UC admin also rejected our concept of making all teaching faculty positions eligible for Social Security coverage. This policy is particularly harmful to our many part-time faculty who are kept out of both UC’s retirement plans and Social Security. UC’s lead negotiator Nadine Fishl said that they are just obeying the law. Either she doesn’t know the law, or she’s intentionally misrepresenting the situation. Federal law does not require a state employer to exclude workers from federal Social Security. This is yet another example of UC’s negotiators trying to gaslight us into believing something that’s just not true. Our full-time members are covered by our most important social safety net; now it’s time to bring part-time faculty in as well.

There wasn’t time in the late afternoon of Friday, January 31st, for a full discussion of UCOP’s benefits proposal, let alone the other 32 articles in their package. UC admin proposed a two-month contract extension. While extending a contract can be a viable option when the contours of a final agreement are becoming apparent, in this case UCOP has dragged its feet and been unresponsive for more than nine months.

In a proposal that was unanimously ratified by our full Contract Campaign Committee in addition to our bargaining team, we offered to extend the contract for one month if UC admin would agree to move bargaining forward by bringing proposals—any proposal at all, even the tiniest little idea—on our core priorities of reappointment for pre-continuing faculty and compensation for unpaid service and professional development work. We also proposed that UC admin would finally honor what they agreed to in our prior contract and avoid a costly arbitration of our Unit 18 salary grievance by implementing the missing 2 1/3% raises for 2019 that we bargained for in our last contract but that UC admin has thus far failed to provide. UC admin rejected our offer to extend the contract

In the end, UC admin refused to even acknowledge that our most urgent concerns are problematic. They are content with the status quo of churning faculty constantly, benefiting from our unpaid labor, keeping us on short-term, part-time contracts, denying us benefits, and using flawed assessment methods. Their “generous” compensation package is so low that it is unlikely to keep up with inflation over the next five years--amounting to an effective pay cut.

Mia responded, “There’s no doubt that raising compensation for teaching faculty is a core priority for us in successor bargaining, but one of the reasons that we structured our contract extension proposal in the way we did was to really say unambiguously that the working conditions for pre-continuing faculty on many campuses are absolutely miserable. And we will keep bargaining until we find solutions to end that misery.” Our contract has expired, but our fight continues.

Our Fight Continues...and, Fight We Will!

UC’s proposals have failed to acknowledge that Unit 18 faculty are a vital part of the University's teaching mission: they insist on “self-terminating” appointments, refuse to take responsibility for timely appointment notice, they doubly disadvantage the most vulnerable faculty by locking them out of both UC’s retirement benefits and Social Security, they remain content to benefit from our free labor, and they cling to meaningless numerical student evaluations to assess teaching faculty, despite mountains of evidence demonstrating that arbitrary quantification does not measure teaching effectiveness.

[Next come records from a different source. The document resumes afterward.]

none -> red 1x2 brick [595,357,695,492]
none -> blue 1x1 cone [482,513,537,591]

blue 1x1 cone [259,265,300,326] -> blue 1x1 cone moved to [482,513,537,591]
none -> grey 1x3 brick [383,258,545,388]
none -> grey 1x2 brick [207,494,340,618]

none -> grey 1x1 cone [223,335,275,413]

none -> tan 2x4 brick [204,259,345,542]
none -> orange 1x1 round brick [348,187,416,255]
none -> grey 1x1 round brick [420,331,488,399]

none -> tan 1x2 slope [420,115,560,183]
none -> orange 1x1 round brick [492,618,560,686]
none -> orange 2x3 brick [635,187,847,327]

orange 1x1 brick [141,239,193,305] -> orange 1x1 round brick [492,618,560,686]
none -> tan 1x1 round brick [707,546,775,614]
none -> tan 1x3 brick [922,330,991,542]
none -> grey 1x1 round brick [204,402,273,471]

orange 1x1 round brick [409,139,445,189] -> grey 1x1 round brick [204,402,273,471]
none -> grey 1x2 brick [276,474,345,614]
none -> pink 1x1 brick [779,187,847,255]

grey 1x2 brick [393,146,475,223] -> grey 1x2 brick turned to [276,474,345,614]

We have identified our core demands and given UC the opportunity to respond with proposals that will improve job security, end unpaid work, establish fair, manageable and consistent workload standards, and provide a livable income for UC communities. On the eve of our contract’s expiration, UCOP tried to buy us off with a proposal that ignores our key demands and proposes paltry pay increases that are below the inflation rates for the expensive cities where we work.

So, we will continue our tough approach to negotiations and our strong organizing work with our members and allies. We will fight for the contract we and our students deserve.